Building the petition also changed how I understood advocacy. At first, I thought advocacy meant having a strong opinion and asking for change. But now I learnt that it is also about listening carefully from the people around you. School food is affected by funding, contracts, staffing and policies, and student participation. Students live inside these systems everyday. We notice what food is available, what feels affordable, and what words during a short lunch break.
That lived experience matters. Reports and policies are important, but they can’t always show what a food environment feels like in daily school life. Students' voices can help connect data to real life because we bring a boots on the ground perspective. This is why young people should be included early in school food conversations, not only after decisions have already been made.
This is also where I learned to be careful with the word equity. I used to think equity in school food only meant making sure every student could have a meal. Access matters, but it is not the whole picture. Equity also means asking whether food is nourishing, culturally respectful, affordable and realistic during the school day. Real equity must mean nutrition, not only availability.
School food is usually discussed as something that affects students during the school day, including focus, energy, mood, learning and physical health. But I think its impact can reach much further than that. If students spend over 12 years in school environments where nutritious food is normal and accessible , those years can help shape lifelong habits. Healthy school food is not only short term support. It is a long term investment in healthier adults and a future health system built more on prevention than reaction.
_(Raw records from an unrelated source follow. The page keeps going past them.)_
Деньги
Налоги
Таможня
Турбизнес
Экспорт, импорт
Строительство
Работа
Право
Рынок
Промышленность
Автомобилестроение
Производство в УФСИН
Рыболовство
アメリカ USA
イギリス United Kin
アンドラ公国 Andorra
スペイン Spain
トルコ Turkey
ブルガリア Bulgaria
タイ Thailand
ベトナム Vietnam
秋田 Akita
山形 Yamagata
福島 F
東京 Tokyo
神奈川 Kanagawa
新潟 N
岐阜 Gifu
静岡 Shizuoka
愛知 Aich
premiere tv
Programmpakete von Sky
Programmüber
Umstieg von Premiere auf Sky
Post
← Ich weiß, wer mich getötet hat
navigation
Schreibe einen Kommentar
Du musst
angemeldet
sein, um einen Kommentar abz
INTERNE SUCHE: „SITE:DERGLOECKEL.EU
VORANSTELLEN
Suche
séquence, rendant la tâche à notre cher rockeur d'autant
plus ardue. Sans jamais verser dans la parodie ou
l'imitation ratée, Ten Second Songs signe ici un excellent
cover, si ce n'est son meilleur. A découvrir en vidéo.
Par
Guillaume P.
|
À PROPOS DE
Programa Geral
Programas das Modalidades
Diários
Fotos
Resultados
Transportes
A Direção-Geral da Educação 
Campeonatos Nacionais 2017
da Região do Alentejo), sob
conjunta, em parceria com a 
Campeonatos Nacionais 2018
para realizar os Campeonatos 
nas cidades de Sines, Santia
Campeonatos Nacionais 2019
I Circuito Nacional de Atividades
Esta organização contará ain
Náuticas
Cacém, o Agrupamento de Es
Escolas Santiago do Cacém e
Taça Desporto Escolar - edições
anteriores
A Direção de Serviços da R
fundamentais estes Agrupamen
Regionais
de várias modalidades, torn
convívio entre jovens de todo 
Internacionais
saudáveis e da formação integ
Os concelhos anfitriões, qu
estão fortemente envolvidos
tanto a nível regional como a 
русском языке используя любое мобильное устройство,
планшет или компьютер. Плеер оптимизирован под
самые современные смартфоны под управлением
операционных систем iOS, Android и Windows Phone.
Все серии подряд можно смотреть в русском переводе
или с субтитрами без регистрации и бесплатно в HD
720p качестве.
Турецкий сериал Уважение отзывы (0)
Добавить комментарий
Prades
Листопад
My school based advocacy also includes larger youth advocacy. Through joining UNICEF Canada’s 2026 Youth Advocacy Program, I had the opportunity to contribute youth reflections and co-lead question facilitation alongside UNICEF Canada’s Deputy Director of Policy and Research during the Students Commission of Canada’s Against the Current Knowledge Exchange, in a session connected to youth well being data and UNICEF Canada’s Report Card 20. I also attended the Coalition for Healthy School Food’s webinar on London (England’s)’s Universal School Food Programs: Lessons for Canadian Cities, which helped me think more deeply about how systems shape youths' futures
Looking Ahead
That national conversation is exactly what the Coalition for Healthy School Food is working towards: a healthy national school food program that reaches students across Canada. Canada has an important opportunity to build school food programs that include youth experiences at the center.
My message to other students is simple: start close to home, Look honestly at the food environment in your own school. Ask your classmates what they notice. Start a club, petition, conversation, or project!
To educators, families, policymakers and community members: make space for student voice in school food decisions. Students are not only recipients of school food programs. They can be partners in actually shaping them as well.
School food advocacy has taught me that young people are already thinking about health, equity, prevention and the systems that shape and affect our futures. A school meal may only last a few minutes, but the healthy habits, dignity and possibilities it creates can last a lifetime.